La vida se ha vuelto una ruleta rusa donde la pregunta no es si te tocará la bala, sino cuándo. La delincuencia ha dejado de ser una amenaza lejana para convertirse en el vecino incómodo que nadie invitó, pero que ahora vive con nosotros.
Las calles están tomadas, las puertas de los negocios se tiñen de sangre, y las casas ya no son refugio: son blancos. La extorsión es la nueva tarifa que los peruanos pagan para poder trabajar o simplemente existir. ¿Seguridad? Solo en las vitrinas de los políticos, porque en la calle el miedo es el que gobierna.
Lo que vivimos no es una crisis de inseguridad; es una crisis de Estado. El reciente asesinato de Paul Flores, integrante de la querida agrupación Armonía 10, baleado dentro de un bus, es la prueba más cruel de que aquí nadie está a salvo. Si pueden matar a plena luz del día y escapar como si nada, ¿qué nos espera al resto de mortales anónimos? Los sicarios ya no usan pasamontañas: usan la certeza de que no los atraparán.
Mientras tanto, el gobierno nos ofrece su «gran solución»: un estado de emergencia que no es más que un disfraz mal cosido para tapar la inoperancia. Es un saludo a la bandera con la mano temblorosa de quien no sabe qué hacer. Y como era de esperarse, la delincuencia no solo no retrocedió, sino que tomó impulso. Se burló de la medida y ahora mata más y con más descaro. La emergencia no cayó sobre los criminales: cayó sobre nosotros, los ciudadanos, que seguimos desprotegidos.
La extorsión ya no es solo cosa de grandes empresarios o comerciantes. El bodeguero de la esquina, el taxista, el profesor que pone una fotocopiadora, todos están en la mira. Les dejan cartas amenazantes, les exigen cupos. «Paga o mueres», esa es la nueva tarifa. Y muchos pagan con lo poco que tienen, mientras otros pagan con su vida. ¿Qué hace el Estado? ¿Investiga? ¿Desarticula bandas? No. Anuncia medidas que parecen sacadas de un guion de comedia negra.
La marcha por la paz, realizada hace unos días, fue la voz desesperada de una población harta de poner muertos mientras los políticos se pelean por sus cuotas de poder. Miles de peruanos salieron a decir basta. Basta de mirar a otro lado. Basta de declaraciones vacías. Basta de perder el país a manos de criminales que hoy parecen tener más poder que el propio gobierno.
El destino de Perú está en juego. Y es un juego cruel donde el poder siempre gana y nosotros siempre perdemos. Si las autoridades no toman medidas reales —y no solo medidas para la foto—, la espiral de violencia seguirá su curso, arrastrándonos a todos. La delincuencia no solo nos quita vidas: nos quita la esperanza, nos roba el sueño de un país mejor.

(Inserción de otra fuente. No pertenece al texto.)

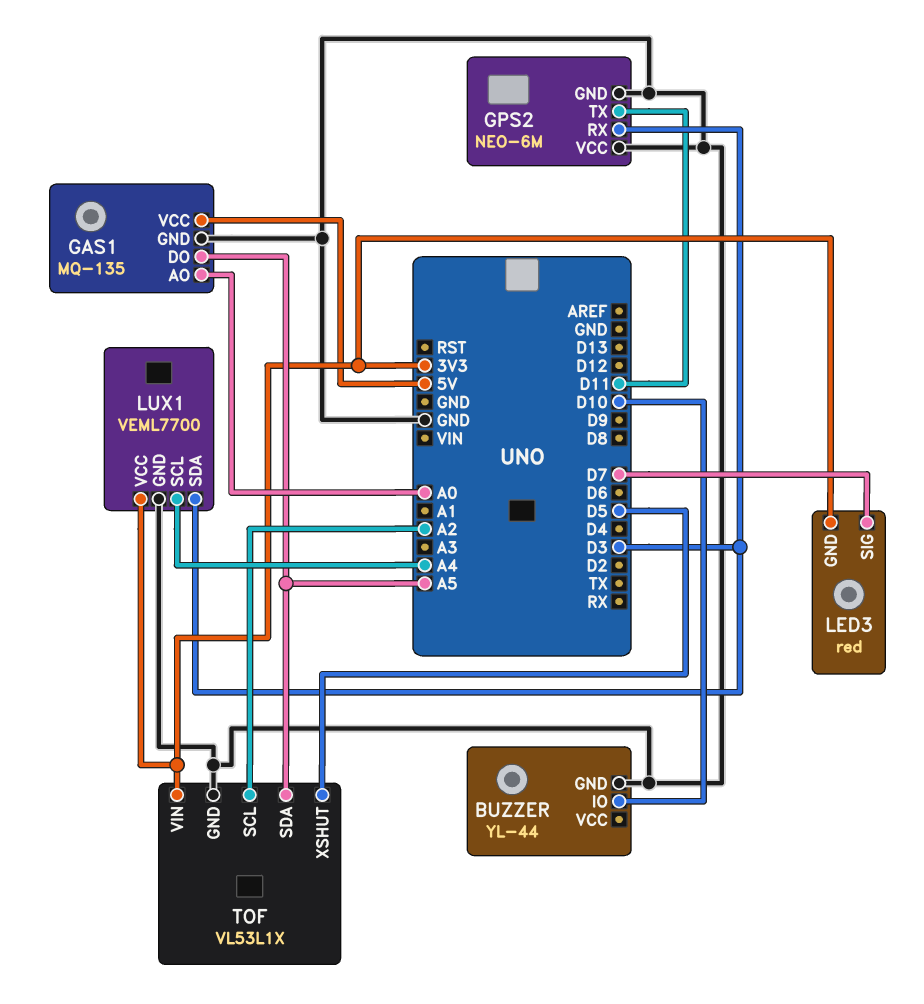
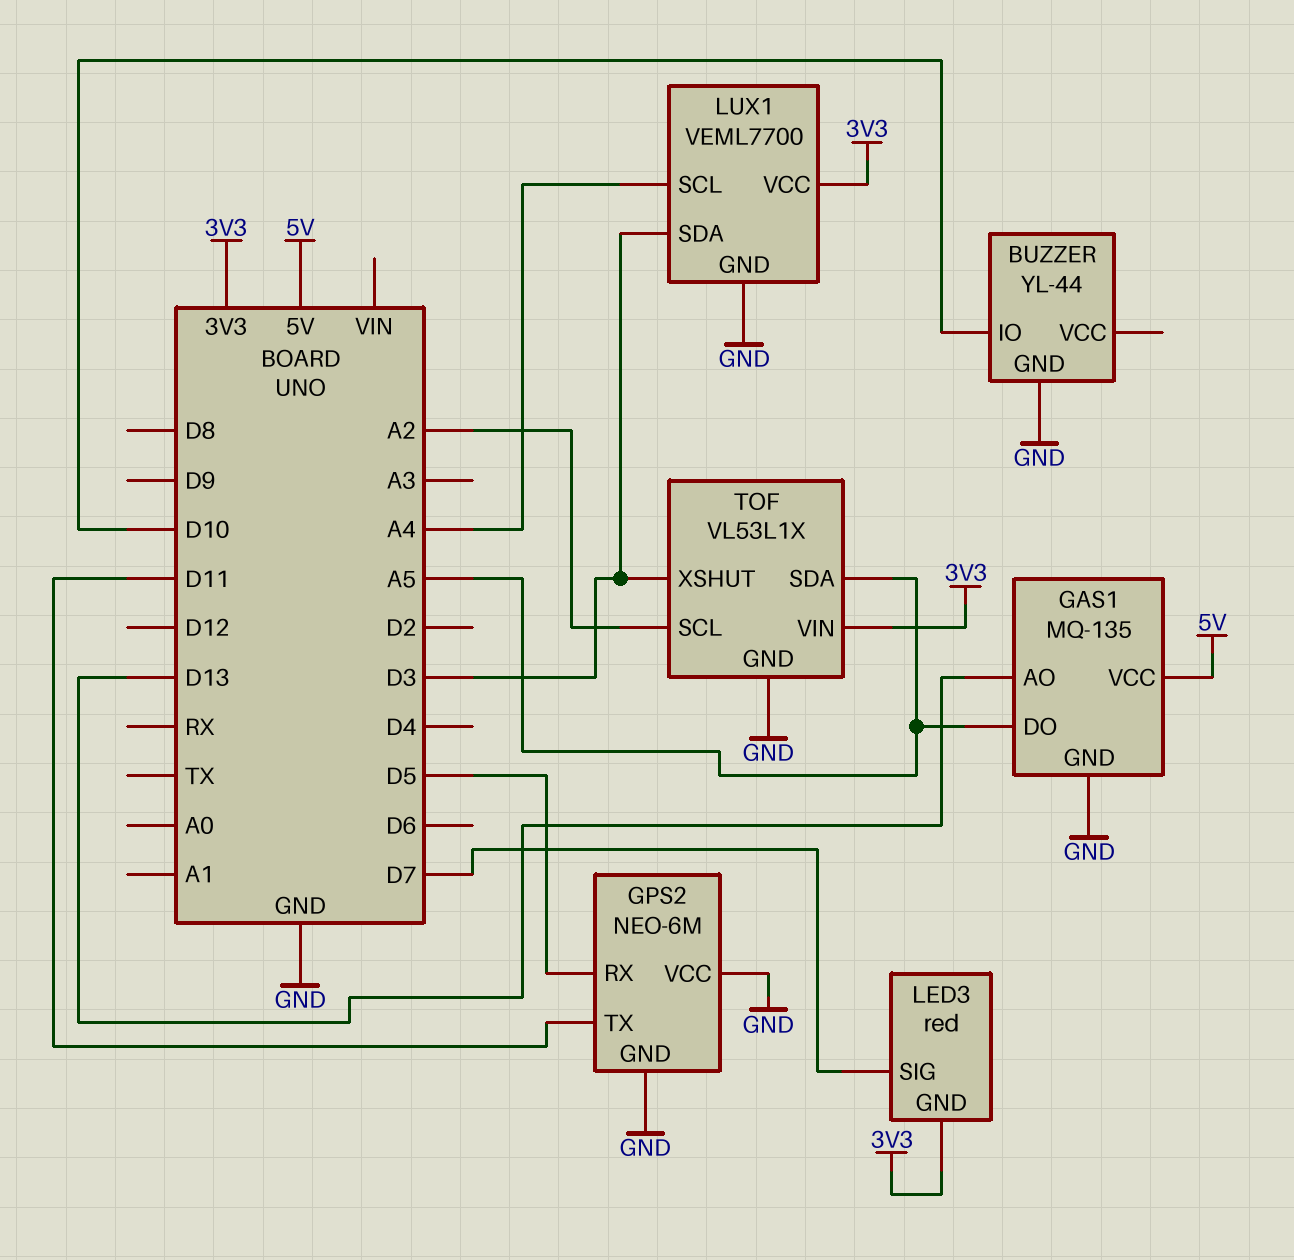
GAS1 pin AO: A0 -> D13
GPS2 pin RX: D3 -> D5
TOF pin XSHUT: D5 -> D3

El problema es que ya no estamos al borde del abismo: estamos cayendo. Y mientras caemos, las autoridades siguen discutiendo si el suelo es de piedra o de arena. No necesitamos discursos; necesitamos acción. La pregunta ya no es si la situación empeorará, sino cuánto falta para que sea irreversible.
El crimen organizado no solo crece: se organiza mejor que el propio Estado. Y cada día que pasa sin soluciones reales, ellos ganan territorio, dinero y poder. Si el gobierno no reacciona, si las fuerzas del orden no dejan de ser cómplices por omisión o corrupción, el Perú se convertirá en un narcoestado donde la ley será la del más armado.
Los peruanos estamos hartos de vivir entre balas y silencios cómplices. Queremos caminar sin miedo, queremos trabajar sin ser extorsionados, queremos volver a casa y que nuestros hijos estén vivos. Queremos un país donde la vida valga más que una amenaza. Queremos algo que debería ser básico: vivir.
Perú no merece ser sepultado bajo la violencia. Pero si quienes gobiernan siguen sordos a los gritos de su pueblo, la historia no los recordará como líderes, sino como los sepultureros de una nación que una vez soñó con ser grande. La delincuencia ya hizo su jugada. Ahora le toca al gobierno. ¿Responderá o dejará que la partida termine en jaque mate para todos nosotros?